# Cuttlebone for snail shell?



## cliffordsmom (Sep 25, 2012)

Hi!

So I've had problems keeping up the condition of my Gold Incan Snail's shell. I've heard that adding cuttlebone to the tank can help to improve calcium levels and is good for shells. I just wanted to get a good, final opinion before putting it in there. Will it hurt my betta?


----------



## Kittiesdragons (May 1, 2013)

I have never heard of any adverse effects to the other fish in the tank Betta or otherwise. I would keep an eye on your water's hardness in any case, but I don't think it will harm your Betta.


----------



## jaysee (Dec 9, 2009)

No harm will come to the fish


----------



## MattsBettas (Dec 18, 2012)

Just be careful to not throw in a ton and drastically and suddenly change the water chemistry, but otherwise it should be fine.


----------



## Skyewillow (Dec 28, 2012)

we did sand dollars in ours, they slowly eat them too.


----------



## shellieca (Jul 12, 2012)

Do you feed them veggies at all? Cucumber, zucchini, kale, etc. I think its kale that has the most calcium. As for the cuttlebone I wouldn't put the whole thing in the tank, I don't know the size of your tank, if I'm not mistaken it can alter Ph.


----------



## cliffordsmom (Sep 25, 2012)

I haven't tried veggies, but I intend to! I found a cool recipe for snail jello that looks like fun!

I have a 5 gallon tank, definitely going to just put a little in there. 

Thanks for your help guys!


----------

**Dataset:**
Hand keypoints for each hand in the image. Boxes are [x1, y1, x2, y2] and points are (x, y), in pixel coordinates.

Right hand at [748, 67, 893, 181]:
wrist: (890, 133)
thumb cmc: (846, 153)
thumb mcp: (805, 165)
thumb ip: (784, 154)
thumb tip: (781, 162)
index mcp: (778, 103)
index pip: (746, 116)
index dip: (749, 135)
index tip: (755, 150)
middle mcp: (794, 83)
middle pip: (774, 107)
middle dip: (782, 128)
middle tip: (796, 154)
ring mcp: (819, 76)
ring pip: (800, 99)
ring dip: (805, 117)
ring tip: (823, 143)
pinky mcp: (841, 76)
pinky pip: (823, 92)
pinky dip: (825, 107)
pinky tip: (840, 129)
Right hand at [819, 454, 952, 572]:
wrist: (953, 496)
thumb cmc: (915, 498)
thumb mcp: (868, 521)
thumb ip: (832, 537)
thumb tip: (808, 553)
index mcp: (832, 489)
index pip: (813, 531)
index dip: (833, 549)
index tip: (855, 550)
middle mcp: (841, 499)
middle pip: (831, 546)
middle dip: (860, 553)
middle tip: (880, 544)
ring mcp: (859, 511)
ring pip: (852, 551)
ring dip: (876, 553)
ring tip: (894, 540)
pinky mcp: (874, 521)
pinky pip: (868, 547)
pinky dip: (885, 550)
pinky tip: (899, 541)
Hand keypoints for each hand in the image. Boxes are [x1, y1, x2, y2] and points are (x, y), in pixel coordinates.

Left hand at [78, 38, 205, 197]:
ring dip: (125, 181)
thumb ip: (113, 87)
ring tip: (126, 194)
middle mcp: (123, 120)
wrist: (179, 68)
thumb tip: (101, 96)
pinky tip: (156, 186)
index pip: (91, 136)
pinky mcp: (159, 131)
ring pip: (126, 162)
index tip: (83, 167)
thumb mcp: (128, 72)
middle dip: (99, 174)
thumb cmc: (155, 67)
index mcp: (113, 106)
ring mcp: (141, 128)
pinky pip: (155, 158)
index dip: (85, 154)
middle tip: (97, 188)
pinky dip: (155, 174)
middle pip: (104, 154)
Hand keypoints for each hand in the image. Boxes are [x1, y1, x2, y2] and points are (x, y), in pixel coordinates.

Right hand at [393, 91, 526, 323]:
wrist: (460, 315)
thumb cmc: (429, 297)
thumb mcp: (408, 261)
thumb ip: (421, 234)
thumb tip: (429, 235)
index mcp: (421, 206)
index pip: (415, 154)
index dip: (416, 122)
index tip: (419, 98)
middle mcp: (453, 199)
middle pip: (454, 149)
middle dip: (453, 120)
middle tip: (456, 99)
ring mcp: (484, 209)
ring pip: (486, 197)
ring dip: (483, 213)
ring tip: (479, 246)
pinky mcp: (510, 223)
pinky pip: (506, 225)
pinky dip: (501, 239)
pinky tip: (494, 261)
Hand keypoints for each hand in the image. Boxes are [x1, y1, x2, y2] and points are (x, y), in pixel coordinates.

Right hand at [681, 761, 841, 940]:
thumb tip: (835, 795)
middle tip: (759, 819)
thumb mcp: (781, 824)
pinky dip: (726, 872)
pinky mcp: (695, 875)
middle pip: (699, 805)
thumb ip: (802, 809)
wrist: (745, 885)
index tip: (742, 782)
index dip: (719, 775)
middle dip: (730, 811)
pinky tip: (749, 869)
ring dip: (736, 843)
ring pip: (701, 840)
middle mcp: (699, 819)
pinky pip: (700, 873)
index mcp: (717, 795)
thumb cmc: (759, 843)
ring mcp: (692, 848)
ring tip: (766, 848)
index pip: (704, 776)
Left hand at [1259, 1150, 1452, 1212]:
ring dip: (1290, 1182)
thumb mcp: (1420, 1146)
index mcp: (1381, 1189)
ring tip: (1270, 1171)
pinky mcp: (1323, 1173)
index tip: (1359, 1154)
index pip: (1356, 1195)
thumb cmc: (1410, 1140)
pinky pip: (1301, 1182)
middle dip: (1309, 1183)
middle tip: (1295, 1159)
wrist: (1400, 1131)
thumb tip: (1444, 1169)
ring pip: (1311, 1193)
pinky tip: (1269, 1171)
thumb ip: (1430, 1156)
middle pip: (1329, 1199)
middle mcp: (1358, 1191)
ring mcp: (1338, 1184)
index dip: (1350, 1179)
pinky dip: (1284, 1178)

**Task set:**
[a] Decide whether each statement agrees with the cuttlebone thread. Answer yes or no, and quote the deciding words of the thread. (i) The first post asks whether cuttlebone will harm the betta. (ii) One reply advises putting the whole cuttlebone in the tank. (iii) The original poster's tank holds 5 gallons.
[b] Write out the part of the cuttlebone thread that begins at the words "## shellieca (Jul" and ends after the words "little in there.".

**Exercise solutions:**
[a]
(i) Yes: "Will it hurt my betta?"
(ii) No: "I wouldn't put the whole thing in the tank"
(iii) Yes: "I have a 5 gallon tank"

[b]
## shellieca (Jul 12, 2012)

Do you feed them veggies at all? Cucumber, zucchini, kale, etc. I think its kale that has the most calcium. As for the cuttlebone I wouldn't put the whole thing in the tank, I don't know the size of your tank, if I'm not mistaken it can alter Ph.


----------



## cliffordsmom (Sep 25, 2012)

I haven't tried veggies, but I intend to! I found a cool recipe for snail jello that looks like fun!

I have a 5 gallon tank, definitely going to just put a little in there.